You are given a large integer represented as an integer array digits, where each digits[i] is the ith digit of the integer. The digits are ordered from most significant to least significant in left-to-right order. The large integer does not contain any leading 0's.

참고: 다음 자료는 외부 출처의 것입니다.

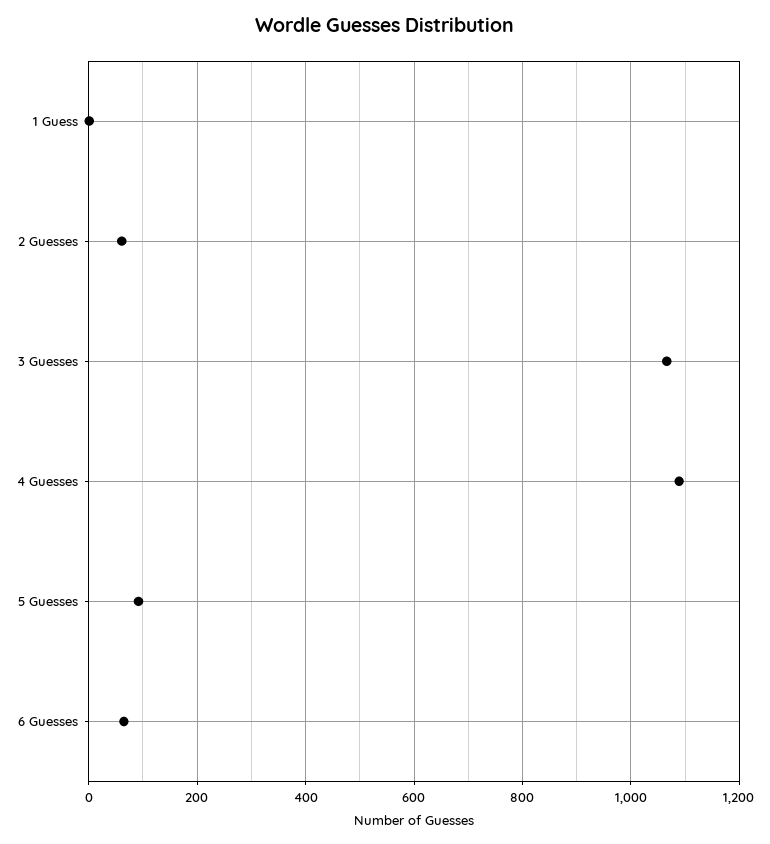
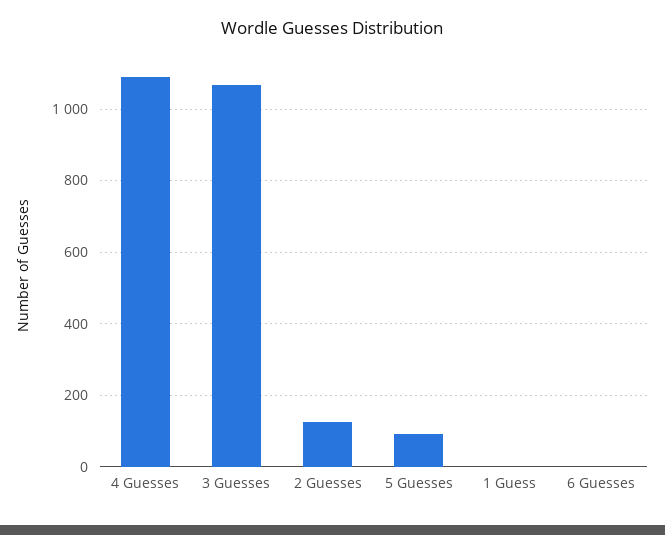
2 Guesses: 60 -> 120
6 Guesses: 60 -> 0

Increment the large integer by one and return the resulting array of digits.

 

Example 1:

Input: digits = [1,2,3]
Output: [1,2,4]
Explanation: The array represents the integer 123.
Incrementing by one gives 123 + 1 = 124.
Thus, the result should be [1,2,4].

Example 2:

Input: digits = [4,3,2,1]
Output: [4,3,2,2]
Explanation: The array represents the integer 4321.
Incrementing by one gives 4321 + 1 = 4322.
Thus, the result should be [4,3,2,2].

Example 3:

Input: digits = [9]
Output: [1,0]
Explanation: The array represents the integer 9.
Incrementing by one gives 9 + 1 = 10.
Thus, the result should be [1,0].

 

Constraints:

• 1 <= digits.length <= 100
• 0 <= digits[i] <= 9
• digits does not contain any leading 0's.

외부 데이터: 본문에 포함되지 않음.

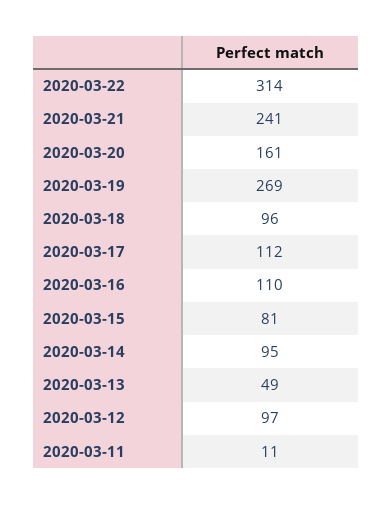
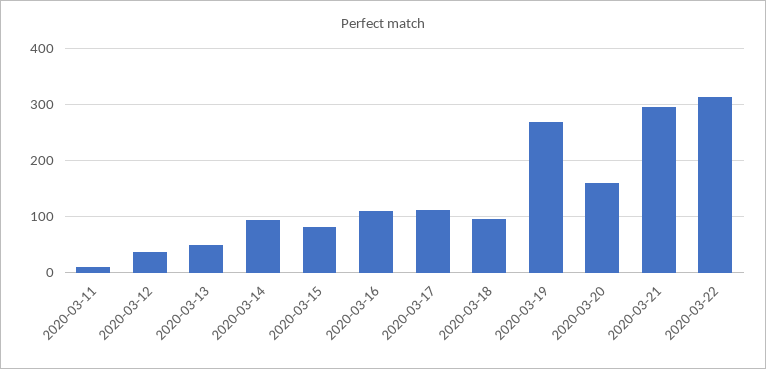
2020-03-21: 241 -> 300
2020-03-12: 97 -> 40

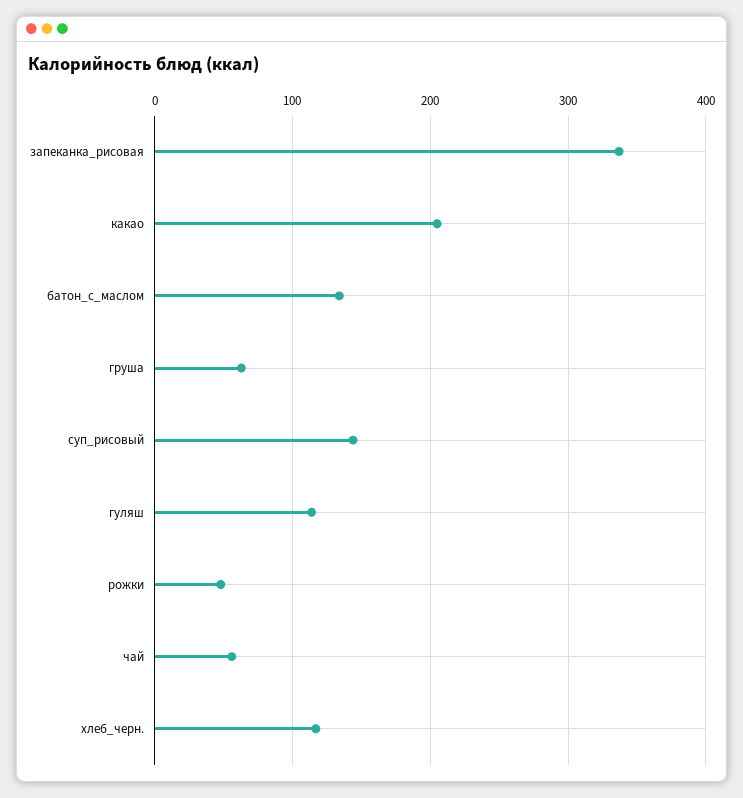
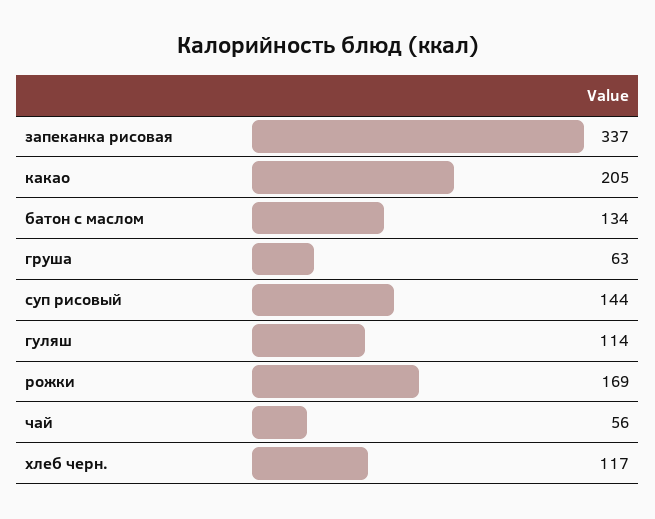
рожки: 50 -> 169

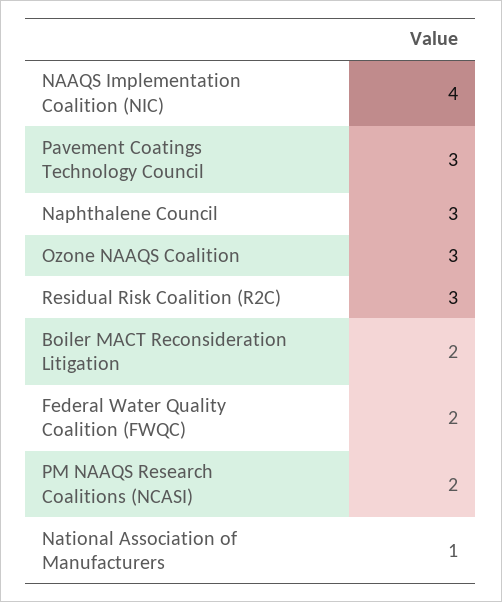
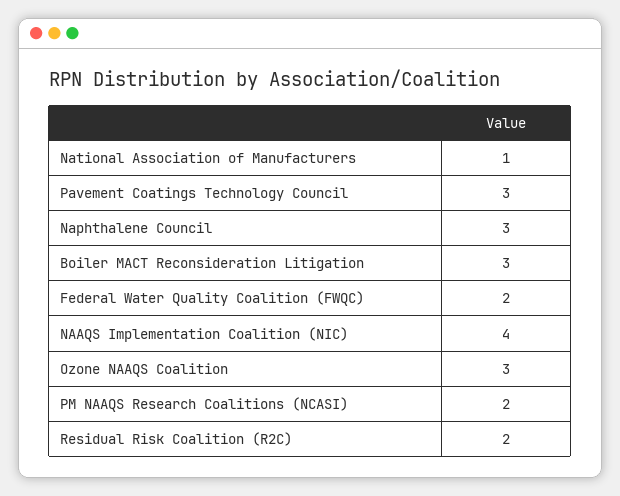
Residual Risk Coalition (R2C): 3 -> 2
Boiler MACT Reconsideration Litigation: 2 -> 3

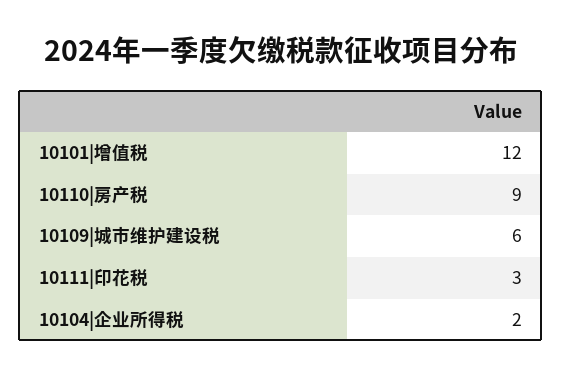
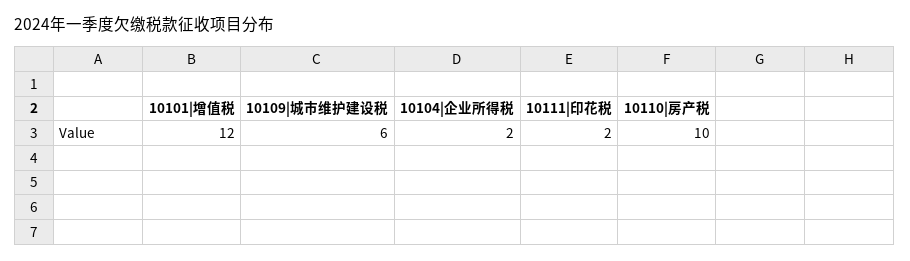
10110|房产税: 9 -> 10
10111|印花税: 3 -> 2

Easy 난이도라 만만히 보고 들어갔다가 수학때문에 꽤나 고전했다.

생각보다 edge case가 다양했던 문제다.

 

덧셈해서 다음 숫자까지 영향을 받는 경우는 Carry = 1 을 활용허자

 

1. C

/**
 * Note: The returned array must be malloced, assume caller calls free().
 */
int* plusOne(int* digits, int digitsSize, int* returnSize) {
    int* ans = (int*)malloc((digitsSize+1)*sizeof(int));
    int carry = 1;

    for(int i = digitsSize-1;i>=0;i--){
        int sum = carry + digits[i];
        if(sum==10){
            ans[i+1] = 0;
        }else{
            ans[i+1] = sum;
            carry = 0;
        }
    }
    if(carry == 1){
        ans[0] = 1;
        *returnSize = digitsSize+1;
    }else{
        for(int i=0;i<digitsSize;i++){
            ans[i] = ans[i+1];
        }
        *returnSize = digitsSize;}
    return ans;
}

 

2. C++

class Solution {
public:
    vector<int> plusOne(vector<int>& digits) {
        int c = 1;
        int size = digits.size();
        for(int i=size-1;i>=0;i--){
            int sum = digits[i] + c;
            if(sum==10){
                digits[i] = 0;
            }else{
                digits[i] = sum;
                c = 0;
            }
        }
        if(c==1) digits.insert(digits.begin(),1);
        return digits;
    }
};

 

3. Python

class Solution:
    def plusOne(self, digits: List[int]) -> List[int]:
        cond = False

        for i in range(len(digits)-1,-1,-1):
            if digits[i] !=9 :
                digits[i]+=1
                cond = True
                break
            else:
                digits[i]=0

        if not cond:
            digits = [1] + digits
        return digits